### What to work on:
Reproduce every line of the data below verbatim, with nothing added, dropped, or altered.
· · ·
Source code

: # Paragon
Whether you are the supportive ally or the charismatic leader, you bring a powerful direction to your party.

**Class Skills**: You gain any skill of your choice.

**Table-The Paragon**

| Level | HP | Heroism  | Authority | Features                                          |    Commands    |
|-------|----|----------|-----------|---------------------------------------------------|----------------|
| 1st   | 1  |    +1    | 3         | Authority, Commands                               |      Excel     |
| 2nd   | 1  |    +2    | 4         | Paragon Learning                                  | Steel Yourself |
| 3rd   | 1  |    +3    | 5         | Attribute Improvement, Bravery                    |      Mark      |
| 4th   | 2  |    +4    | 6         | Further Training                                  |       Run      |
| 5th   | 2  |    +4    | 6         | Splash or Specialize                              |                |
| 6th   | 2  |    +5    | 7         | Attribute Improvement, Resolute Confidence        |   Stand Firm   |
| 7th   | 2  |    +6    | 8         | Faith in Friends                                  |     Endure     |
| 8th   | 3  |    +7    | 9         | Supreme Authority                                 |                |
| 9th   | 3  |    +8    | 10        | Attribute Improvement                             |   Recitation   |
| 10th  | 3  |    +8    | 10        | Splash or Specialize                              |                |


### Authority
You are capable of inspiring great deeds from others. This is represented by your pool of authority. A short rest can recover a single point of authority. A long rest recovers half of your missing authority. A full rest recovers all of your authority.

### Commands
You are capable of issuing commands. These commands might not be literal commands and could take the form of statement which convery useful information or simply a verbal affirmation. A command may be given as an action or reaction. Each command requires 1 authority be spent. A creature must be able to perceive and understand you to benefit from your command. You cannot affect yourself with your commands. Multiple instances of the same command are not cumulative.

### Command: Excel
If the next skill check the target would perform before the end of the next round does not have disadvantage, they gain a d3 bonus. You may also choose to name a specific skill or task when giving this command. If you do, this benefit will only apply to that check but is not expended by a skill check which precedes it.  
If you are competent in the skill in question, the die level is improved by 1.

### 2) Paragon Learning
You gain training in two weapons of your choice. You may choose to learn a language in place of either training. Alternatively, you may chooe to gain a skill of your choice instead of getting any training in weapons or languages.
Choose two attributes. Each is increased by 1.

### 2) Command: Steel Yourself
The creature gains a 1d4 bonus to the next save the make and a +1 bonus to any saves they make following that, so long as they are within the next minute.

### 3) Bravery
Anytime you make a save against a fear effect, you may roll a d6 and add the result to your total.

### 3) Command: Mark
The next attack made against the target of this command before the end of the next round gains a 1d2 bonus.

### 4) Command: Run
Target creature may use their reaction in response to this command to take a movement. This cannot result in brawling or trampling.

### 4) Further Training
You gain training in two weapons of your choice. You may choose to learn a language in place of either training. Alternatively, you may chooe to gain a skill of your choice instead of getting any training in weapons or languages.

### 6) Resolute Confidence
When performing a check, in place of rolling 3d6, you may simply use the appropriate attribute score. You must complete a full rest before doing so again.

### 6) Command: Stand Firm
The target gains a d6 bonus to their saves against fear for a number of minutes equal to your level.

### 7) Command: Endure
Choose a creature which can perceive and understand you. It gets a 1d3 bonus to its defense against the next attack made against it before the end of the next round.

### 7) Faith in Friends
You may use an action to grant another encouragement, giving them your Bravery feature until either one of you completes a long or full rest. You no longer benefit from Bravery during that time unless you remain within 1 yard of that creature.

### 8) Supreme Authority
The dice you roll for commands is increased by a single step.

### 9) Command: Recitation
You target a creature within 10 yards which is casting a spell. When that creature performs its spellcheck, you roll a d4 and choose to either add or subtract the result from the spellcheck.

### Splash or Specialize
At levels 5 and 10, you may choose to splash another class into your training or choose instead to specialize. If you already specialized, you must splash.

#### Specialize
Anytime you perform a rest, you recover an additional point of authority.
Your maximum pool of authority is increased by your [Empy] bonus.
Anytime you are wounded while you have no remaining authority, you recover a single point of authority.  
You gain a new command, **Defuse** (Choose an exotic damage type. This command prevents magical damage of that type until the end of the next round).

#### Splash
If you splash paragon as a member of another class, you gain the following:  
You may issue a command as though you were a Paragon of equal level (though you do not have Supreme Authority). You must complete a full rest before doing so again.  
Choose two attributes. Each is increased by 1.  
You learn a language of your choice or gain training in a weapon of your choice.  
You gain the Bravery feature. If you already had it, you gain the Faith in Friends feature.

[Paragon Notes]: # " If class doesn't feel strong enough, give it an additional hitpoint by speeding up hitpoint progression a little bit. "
· · ·
### Task answer:
Source code

: # Paragon
Whether you are the supportive ally or the charismatic leader, you bring a powerful direction to your party.

**Class Skills**: You gain any skill of your choice.

**Table-The Paragon**

| Level | HP | Heroism  | Authority | Features                                          |    Commands    |
|-------|----|----------|-----------|---------------------------------------------------|----------------|
| 1st   | 1  |    +1    | 3         | Authority, Commands                               |      Excel     |
| 2nd   | 1  |    +2    | 4         | Paragon Learning                                  | Steel Yourself |
| 3rd   | 1  |    +3    | 5         | Attribute Improvement, Bravery                    |      Mark      |
| 4th   | 2  |    +4    | 6         | Further Training                                  |       Run      |
| 5th   | 2  |    +4    | 6         | Splash or Specialize                              |                |
| 6th   | 2  |    +5    | 7         | Attribute Improvement, Resolute Confidence        |   Stand Firm   |
| 7th   | 2  |    +6    | 8         | Faith in Friends                                  |     Endure     |
| 8th   | 3  |    +7    | 9         | Supreme Authority                                 |                |
| 9th   | 3  |    +8    | 10        | Attribute Improvement                             |   Recitation   |
| 10th  | 3  |    +8    | 10        | Splash or Specialize                              |                |


### Authority
You are capable of inspiring great deeds from others. This is represented by your pool of authority. A short rest can recover a single point of authority. A long rest recovers half of your missing authority. A full rest recovers all of your authority.

### Commands
You are capable of issuing commands. These commands might not be literal commands and could take the form of statement which convery useful information or simply a verbal affirmation. A command may be given as an action or reaction. Each command requires 1 authority be spent. A creature must be able to perceive and understand you to benefit from your command. You cannot affect yourself with your commands. Multiple instances of the same command are not cumulative.

### Command: Excel
If the next skill check the target would perform before the end of the next round does not have disadvantage, they gain a d3 bonus. You may also choose to name a specific skill or task when giving this command. If you do, this benefit will only apply to that check but is not expended by a skill check which precedes it.  
If you are competent in the skill in question, the die level is improved by 1.

### 2) Paragon Learning
You gain training in two weapons of your choice. You may choose to learn a language in place of either training. Alternatively, you may chooe to gain a skill of your choice instead of getting any training in weapons or languages.
Choose two attributes. Each is increased by 1.

### 2) Command: Steel Yourself
The creature gains a 1d4 bonus to the next save the make and a +1 bonus to any saves they make following that, so long as they are within the next minute.

### 3) Bravery
Anytime you make a save against a fear effect, you may roll a d6 and add the result to your total.

### 3) Command: Mark
The next attack made against the target of this command before the end of the next round gains a 1d2 bonus.

### 4) Command: Run
Target creature may use their reaction in response to this command to take a movement. This cannot result in brawling or trampling.

### 4) Further Training
You gain training in two weapons of your choice. You may choose to learn a language in place of either training. Alternatively, you may chooe to gain a skill of your choice instead of getting any training in weapons or languages.

### 6) Resolute Confidence
When performing a check, in place of rolling 3d6, you may simply use the appropriate attribute score. You must complete a full rest before doing so again.

### 6) Command: Stand Firm
The target gains a d6 bonus to their saves against fear for a number of minutes equal to your level.

### 7) Command: Endure
Choose a creature which can perceive and understand you. It gets a 1d3 bonus to its defense against the next attack made against it before the end of the next round.

### 7) Faith in Friends
You may use an action to grant another encouragement, giving them your Bravery feature until either one of you completes a long or full rest. You no longer benefit from Bravery during that time unless you remain within 1 yard of that creature.

### 8) Supreme Authority
The dice you roll for commands is increased by a single step.

### 9) Command: Recitation
You target a creature within 10 yards which is casting a spell. When that creature performs its spellcheck, you roll a d4 and choose to either add or subtract the result from the spellcheck.

### Splash or Specialize
At levels 5 and 10, you may choose to splash another class into your training or choose instead to specialize. If you already specialized, you must splash.

#### Specialize
Anytime you perform a rest, you recover an additional point of authority.
Your maximum pool of authority is increased by your [Empy] bonus.
Anytime you are wounded while you have no remaining authority, you recover a single point of authority.  
You gain a new command, **Defuse** (Choose an exotic damage type. This command prevents magical damage of that type until the end of the next round).

#### Splash
If you splash paragon as a member of another class, you gain the following:  
You may issue a command as though you were a Paragon of equal level (though you do not have Supreme Authority). You must complete a full rest before doing so again.  
Choose two attributes. Each is increased by 1.  
You learn a language of your choice or gain training in a weapon of your choice.  
You gain the Bravery feature. If you already had it, you gain the Faith in Friends feature.

[Paragon Notes]: # " If class doesn't feel strong enough, give it an additional hitpoint by speeding up hitpoint progression a little bit. "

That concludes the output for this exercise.